Laurent Mauduit : Une part de subjectivité, comme vous dites, qui est un peu inattendue pour un « Que sais-je ? »…
Daniel Bensaïd : Les responsables de la collection veulent la rénover en cherchant un équilibre entre un dossier documenté et un point de vue d’auteur. Dans son « Que sais-je ? » récent sur le communisme, Alexandre Adler affiche ainsi une subjectivité beaucoup plus débridée que la mienne.
Laurent Mauduit : En France, deux courants, le gaullisme et le trotskisme, se définissent en relation avec un homme qui a joué un rôle fort dans l’histoire. N’y voyez-vous pas la preuve – c’est au moins ce que corroborent beaucoup de ces livres – que le trotskisme se définit plus comme une posture que comme une référence programmatique ?

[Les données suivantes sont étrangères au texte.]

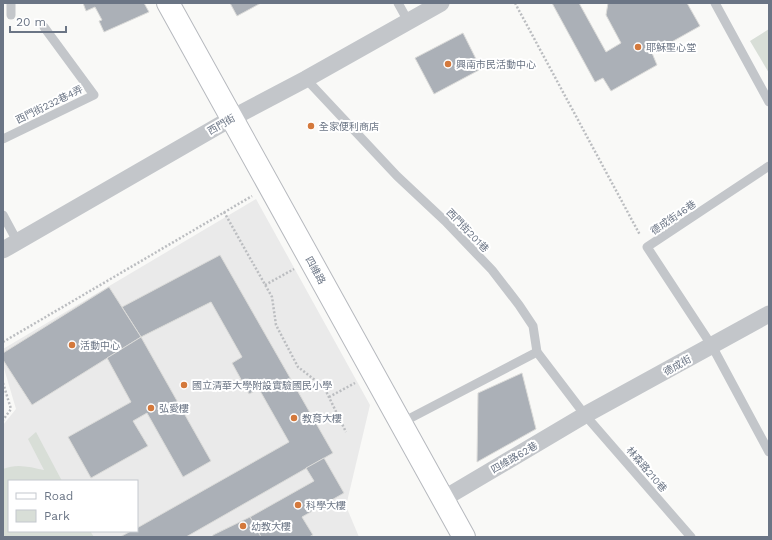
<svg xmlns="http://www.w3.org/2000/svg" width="772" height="540" font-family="'Work Sans','Noto Sans TC',sans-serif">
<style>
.built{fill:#eaeaea;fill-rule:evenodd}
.green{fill:#d8ded7}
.building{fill:#abb0b7;stroke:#dbdbd9}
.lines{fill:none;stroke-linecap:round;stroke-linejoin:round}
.secondary-casing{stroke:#b6b9be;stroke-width:24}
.path{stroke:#bbbdc0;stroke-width:2.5;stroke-dasharray:2 2;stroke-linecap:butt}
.lane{stroke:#c3c6ca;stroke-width:9}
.street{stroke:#c3c6ca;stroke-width:17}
.secondary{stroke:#fff;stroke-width:22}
.poi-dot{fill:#d4793c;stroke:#fff;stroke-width:1.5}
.labels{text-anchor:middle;stroke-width:4;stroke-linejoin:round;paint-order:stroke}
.poi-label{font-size:10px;fill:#6b7585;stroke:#fff;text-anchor:start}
.street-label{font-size:10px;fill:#6b7585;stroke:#fff}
</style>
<rect width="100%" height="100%" fill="#f9f9f7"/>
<path class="built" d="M256 199 370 405 346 506 359 537H3V425L16 409 3 365V349ZM9 481H137V531H9Z"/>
<g class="green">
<path d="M769 29V73L750 41Z"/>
<path d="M36 432 62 481H9V531H90L94 537H3V469C17 463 30 467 44 470L28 439Z"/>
</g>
<g class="building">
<path d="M83 3H144L149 12 104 32 99 21 102 20 95 7 86 11Z"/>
<path d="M230 3H261L237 16Z"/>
<path d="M552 3H579L606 52 621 43 606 15 608 3H687L700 26 652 53 657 65 611 91 603 78 595 82Z"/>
<path d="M463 33 481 69 434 94 415 58Z"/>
<path d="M220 255 333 453 186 537H120L131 531H137V528L289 442 259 389 249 394 232 363 242 357 211 302 141 337 122 307Z"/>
<path d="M109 287 141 337 32 405 3 360V353Z"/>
<path d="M141 337 211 461 183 477 147 413 133 421 148 446 91 478 68 437 131 402 107 358Z"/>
<path d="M522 373 536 429 477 462 478 393Z"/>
<path d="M324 458 344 493 302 517 313 535 309 537H261L250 517 314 481 306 468Z"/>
<path d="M250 517 261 537H212L213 535Z"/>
</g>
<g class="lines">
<g class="secondary-casing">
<path id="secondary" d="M168 3 464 537"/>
</g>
<g class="path">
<path d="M515 3 640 235"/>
<path d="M224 212 272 297 276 325 298 367 324 387 346 432"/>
<path d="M265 285 294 269"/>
<path d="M3 342 252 196"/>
<path d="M3 383 11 409 3 420"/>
<path d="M329 397 355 383"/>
</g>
<g class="lane">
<path d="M398 3 408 21"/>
<path d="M715 3 769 102"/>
<path d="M11 15V3"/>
<path d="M306 79 397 176 445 221 492 270 519 305 533 326 537 352 585 415 691 537"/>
<path d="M3 139 94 95 44 27"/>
<path d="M769 166 647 247 712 346 769 452"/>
<path d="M3 215 17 241"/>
<path d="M401 423 537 352"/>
</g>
<g class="street">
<path d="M3 250 232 118 306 79 441 3"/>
<path d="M443 499 585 415 769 314"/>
</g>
<use href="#secondary" class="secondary"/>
</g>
<g class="poi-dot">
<circle cx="638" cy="47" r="4"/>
<circle cx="448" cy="64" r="4"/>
<circle cx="311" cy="126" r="4"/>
<circle cx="72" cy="345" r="4"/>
<circle cx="184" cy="385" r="4"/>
<circle cx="151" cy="408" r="4"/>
<circle cx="294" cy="418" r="4"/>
<circle cx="298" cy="505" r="4"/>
<circle cx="243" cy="526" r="4"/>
</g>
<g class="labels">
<g class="poi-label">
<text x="646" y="51">耶穌聖心堂</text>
<text x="456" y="68">興南市民活動中心</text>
<text x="319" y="130">全家便利商店</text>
<text x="80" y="349">活動中心</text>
<text x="192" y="389">國立清華大學附設實驗國民小學</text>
<text x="159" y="412">弘愛樓</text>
<text x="302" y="422">教育大樓</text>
<text x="306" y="509">科學大樓</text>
<text x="251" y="530">幼教大樓</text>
</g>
<g class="street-label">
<text transform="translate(49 104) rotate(-26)" y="4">西門街232巷4弄</text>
<text transform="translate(221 124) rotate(-30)" y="4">西門街</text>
<text transform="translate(673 217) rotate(-34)" y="4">德成街46巷</text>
<text transform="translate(468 230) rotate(46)" y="4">西門街201巷</text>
<text transform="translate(316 270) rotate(61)" y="4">四維路</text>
<text transform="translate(677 365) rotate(-29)" y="4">德成街</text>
<text transform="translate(514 457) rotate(-30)" y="4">四維路62巷</text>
<text transform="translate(647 469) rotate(49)" y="4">林森路210巷</text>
</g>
</g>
<rect width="772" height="540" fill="none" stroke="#6b7585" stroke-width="8"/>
<rect x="8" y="480" width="130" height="52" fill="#ffffff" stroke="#c4c8ce"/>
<rect x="16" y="493" width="20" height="6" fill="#ffffff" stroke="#c4c8ce"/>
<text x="44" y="500" font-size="12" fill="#6b7585">Road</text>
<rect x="16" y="510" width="20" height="12" fill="#d8ded7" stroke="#c4c8ce"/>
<text x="44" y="520" font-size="12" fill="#6b7585">Park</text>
<path d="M10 26v6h56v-6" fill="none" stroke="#6b7585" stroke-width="2"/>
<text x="16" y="26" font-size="12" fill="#6b7585" stroke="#ffffff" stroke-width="3" paint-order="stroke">20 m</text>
</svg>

Daniel Bensaïd : Vous voulez me faire dire qu’il existe un « trotskisme culturel » au-delà des appartenances partisanes et des engagements programmatiques. Je ne dirai pas le contraire. J’espère que, du trotskisme, du combat passé et présent de ceux et celles qui s’en revendiquent, il restera surtout la volonté irréductible de changer le monde. Mais il reste cela aussi, qui n’est pas rien – comment dire ? – : une sorte d’intelligence critique du monde. C’est explicable. Communistes antistaliniens, les trotskistes ont constitué une minorité persécutée née des grandes défaites du siècle passé. Une minorité qui a eu le courage d’aller à contre-courant de l’arrogance des vainqueurs. Cette situation à rebrousse-poil a sélectionné des individus en conflit avec l’ordre établi et ses conformismes. Il n’est donc pas surprenant que nombre d’anciens militants se soient reconvertis dans le travail journalistique, culturel ou universitaire sans renoncer à la culture commune qui les a formés : à la différence des staliniens, leur univers de pensée ne s’est pas effondré. Dans son rapport à l’actualité, Trotski, lui-même, avait d’ailleurs une haute idée de ce que devrait être un journalisme informé et cultivé.